— Description of the task —
Repeat each line of the data exactly as written.

(Recorded data)
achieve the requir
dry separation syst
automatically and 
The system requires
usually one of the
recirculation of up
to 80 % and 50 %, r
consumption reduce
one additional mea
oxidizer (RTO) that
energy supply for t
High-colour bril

— Task solution —
achieve the requir
dry separation syst
automatically and 
The system requires
usually one of the
recirculation of up
to 80 % and 50 %, r
consumption reduce
one additional mea
oxidizer (RTO) that
energy supply for t
High-colour bril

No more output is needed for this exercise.